Beating down JPS
This newspaper has long made the case for lower energy cost as a critical stimulant for growth in the Jamaican economy.
A potential game-changer, we have called it.
In that regard, it would be expected that we would welcome the recent ruling by the Office of Utilities Regulation (OUR ) that will effectively lower electricity tariffs by the monopoly transmission and distribution company, Jamaica Public Service (JPS), by an average one per cent. Except that any such change must be sustainable, encourage investment in the electricity sector and not herald its collapse.
Like the Private Sector Organisation of Jamaica, we fear that the latter result is a possible outcome of the OUR's determination. In other words, consumers may have been served a mirage.
We, of course, respect the need for the effective regulation of monopolies and, therefore, the relevance of agencies like the OUR, which exist in several jurisdictions. Further, we do not make the claim that the OUR should have granted JPS's request for a 20 per cent hike in tariffs.
NEED TO REMAIN VIABLE
We believe, however, that the light and power company has to remain a viable business, enjoying a decent return on its equity, to be capable of investing in the plant and equipment to drive the efficiencies that the Jamaican power sector - and the economy, more broadly - so badly craves.
It is against that backdrop that the OUR's determination is curious.
In recent years, the JPS has been barely able to turn a profit. Its return on investment has been in the low single digits. Its investors have enjoyed no dividends.

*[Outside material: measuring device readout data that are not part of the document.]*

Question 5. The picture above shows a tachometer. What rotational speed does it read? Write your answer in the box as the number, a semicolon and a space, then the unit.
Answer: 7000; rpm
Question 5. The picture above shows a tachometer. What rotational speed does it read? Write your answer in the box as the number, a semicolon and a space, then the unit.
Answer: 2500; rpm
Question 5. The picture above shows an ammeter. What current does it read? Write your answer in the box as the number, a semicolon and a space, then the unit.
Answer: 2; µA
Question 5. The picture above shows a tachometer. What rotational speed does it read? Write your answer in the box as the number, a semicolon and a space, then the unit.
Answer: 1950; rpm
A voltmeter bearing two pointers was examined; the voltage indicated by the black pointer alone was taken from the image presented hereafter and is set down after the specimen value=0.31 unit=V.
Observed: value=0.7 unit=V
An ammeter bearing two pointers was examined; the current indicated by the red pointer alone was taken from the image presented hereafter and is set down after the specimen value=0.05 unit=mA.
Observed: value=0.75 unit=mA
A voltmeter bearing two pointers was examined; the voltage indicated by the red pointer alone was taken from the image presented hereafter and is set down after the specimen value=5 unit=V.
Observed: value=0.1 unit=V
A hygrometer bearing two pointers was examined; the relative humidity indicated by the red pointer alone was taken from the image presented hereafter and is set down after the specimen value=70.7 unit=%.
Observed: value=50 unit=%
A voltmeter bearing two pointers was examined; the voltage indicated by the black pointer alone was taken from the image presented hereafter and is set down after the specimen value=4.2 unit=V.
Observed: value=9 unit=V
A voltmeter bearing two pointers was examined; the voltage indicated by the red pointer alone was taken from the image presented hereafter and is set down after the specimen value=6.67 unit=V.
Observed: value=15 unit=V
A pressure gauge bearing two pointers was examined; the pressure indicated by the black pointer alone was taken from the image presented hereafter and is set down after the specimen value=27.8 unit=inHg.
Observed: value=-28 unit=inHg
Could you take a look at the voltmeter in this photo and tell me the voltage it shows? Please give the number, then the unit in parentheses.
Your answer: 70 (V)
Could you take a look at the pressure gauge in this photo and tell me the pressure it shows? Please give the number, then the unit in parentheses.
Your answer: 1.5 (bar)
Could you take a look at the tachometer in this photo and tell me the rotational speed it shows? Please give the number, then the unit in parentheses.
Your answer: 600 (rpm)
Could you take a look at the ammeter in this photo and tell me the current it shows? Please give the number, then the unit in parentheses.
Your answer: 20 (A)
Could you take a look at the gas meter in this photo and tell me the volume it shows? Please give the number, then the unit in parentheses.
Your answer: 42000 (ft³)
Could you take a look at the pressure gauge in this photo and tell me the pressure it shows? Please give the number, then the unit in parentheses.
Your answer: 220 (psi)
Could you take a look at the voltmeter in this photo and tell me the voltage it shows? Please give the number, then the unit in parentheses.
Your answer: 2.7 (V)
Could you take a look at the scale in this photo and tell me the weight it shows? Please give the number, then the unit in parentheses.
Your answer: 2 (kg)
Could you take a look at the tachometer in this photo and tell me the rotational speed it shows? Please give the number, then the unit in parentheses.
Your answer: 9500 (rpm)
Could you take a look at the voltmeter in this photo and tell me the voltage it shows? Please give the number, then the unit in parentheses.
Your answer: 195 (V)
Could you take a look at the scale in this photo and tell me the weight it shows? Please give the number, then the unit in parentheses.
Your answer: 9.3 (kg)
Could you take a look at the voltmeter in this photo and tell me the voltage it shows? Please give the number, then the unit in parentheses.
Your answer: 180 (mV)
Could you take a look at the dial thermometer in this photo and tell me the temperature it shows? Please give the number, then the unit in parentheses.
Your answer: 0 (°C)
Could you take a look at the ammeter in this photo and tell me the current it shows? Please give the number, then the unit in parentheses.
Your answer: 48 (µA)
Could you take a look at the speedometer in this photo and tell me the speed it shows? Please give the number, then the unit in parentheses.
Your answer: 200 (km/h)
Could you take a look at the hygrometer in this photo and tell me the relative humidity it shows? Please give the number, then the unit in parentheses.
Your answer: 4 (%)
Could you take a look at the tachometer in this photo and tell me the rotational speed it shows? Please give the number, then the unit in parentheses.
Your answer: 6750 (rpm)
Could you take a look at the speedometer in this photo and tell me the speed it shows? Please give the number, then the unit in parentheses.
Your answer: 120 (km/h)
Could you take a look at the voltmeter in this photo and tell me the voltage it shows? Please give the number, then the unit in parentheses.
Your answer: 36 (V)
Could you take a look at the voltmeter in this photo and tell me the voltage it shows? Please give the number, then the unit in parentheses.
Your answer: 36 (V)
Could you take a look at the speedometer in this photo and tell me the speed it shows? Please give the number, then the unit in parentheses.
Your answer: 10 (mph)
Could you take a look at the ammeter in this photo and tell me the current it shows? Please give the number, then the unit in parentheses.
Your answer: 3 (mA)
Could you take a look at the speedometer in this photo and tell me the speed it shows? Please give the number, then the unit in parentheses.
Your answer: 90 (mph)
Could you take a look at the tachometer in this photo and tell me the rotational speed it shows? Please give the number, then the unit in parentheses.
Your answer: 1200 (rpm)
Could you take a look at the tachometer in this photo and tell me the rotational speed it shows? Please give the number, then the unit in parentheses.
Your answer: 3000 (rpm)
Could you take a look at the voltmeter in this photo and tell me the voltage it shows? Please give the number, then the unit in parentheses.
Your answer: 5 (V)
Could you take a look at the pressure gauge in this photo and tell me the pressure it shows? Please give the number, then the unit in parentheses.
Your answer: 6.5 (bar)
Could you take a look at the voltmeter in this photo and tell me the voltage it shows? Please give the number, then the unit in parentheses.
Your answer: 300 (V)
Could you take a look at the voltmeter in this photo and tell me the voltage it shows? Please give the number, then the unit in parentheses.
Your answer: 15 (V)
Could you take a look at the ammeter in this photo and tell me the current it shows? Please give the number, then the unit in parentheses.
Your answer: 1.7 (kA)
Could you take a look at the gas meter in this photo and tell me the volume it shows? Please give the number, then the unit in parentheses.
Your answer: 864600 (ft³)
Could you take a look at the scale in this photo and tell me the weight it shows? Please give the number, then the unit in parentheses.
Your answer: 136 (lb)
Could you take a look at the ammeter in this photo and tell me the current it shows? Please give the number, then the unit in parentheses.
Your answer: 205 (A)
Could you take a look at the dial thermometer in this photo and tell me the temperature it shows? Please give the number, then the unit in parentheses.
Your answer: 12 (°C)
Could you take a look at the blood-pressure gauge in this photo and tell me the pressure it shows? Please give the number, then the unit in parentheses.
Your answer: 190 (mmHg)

Its lenders worry about its ability to service its debts.
This is the company that the Jamaican Government is looking to for substantial investment in a new power plant and distribution system, which will require raising new debt.
But whereas five years ago the OUR held that the JPS was deserving of a return on equity (ROE) of 16 per cent, its latest determination slashed that by 3.75 percentage points, or over 23 per cent. At the same time, the OUR has approved contracts for electricity sales by independent power providers to the JPS that guarantee ROE to the former of 18 per cent.
Moreover, the OUR declined JPS's request for insulation against foreign-exchange losses, in circumstances where 80 per cent of its costs are in United States dollars; in a situation where nearly a fifth of its electricity output is stolen; and in circumstances where its customers, primarily the Jamaican Government and its agencies, tap it for unauthorised loans, in the form of overdue payments - US$64 million, or of seven times its profit and six per cent of its operating revenue in 2013.
Put another way, the Government's effete response to electricity thievery has forced JPS to offer social welfare to voting constituents while becoming something of a lender or creditor of last resort to the Government. One of the implications of the OUR's determination is that the light and power company should get tough against the benighted lot.
Or, perhaps the expectation is that, given the unviability into which JPS may be forced, the Government will itself fund the new power plant, or guarantee the loans to be raised by JPS for the venture. Then would come the conversation with the International Monetary Fund.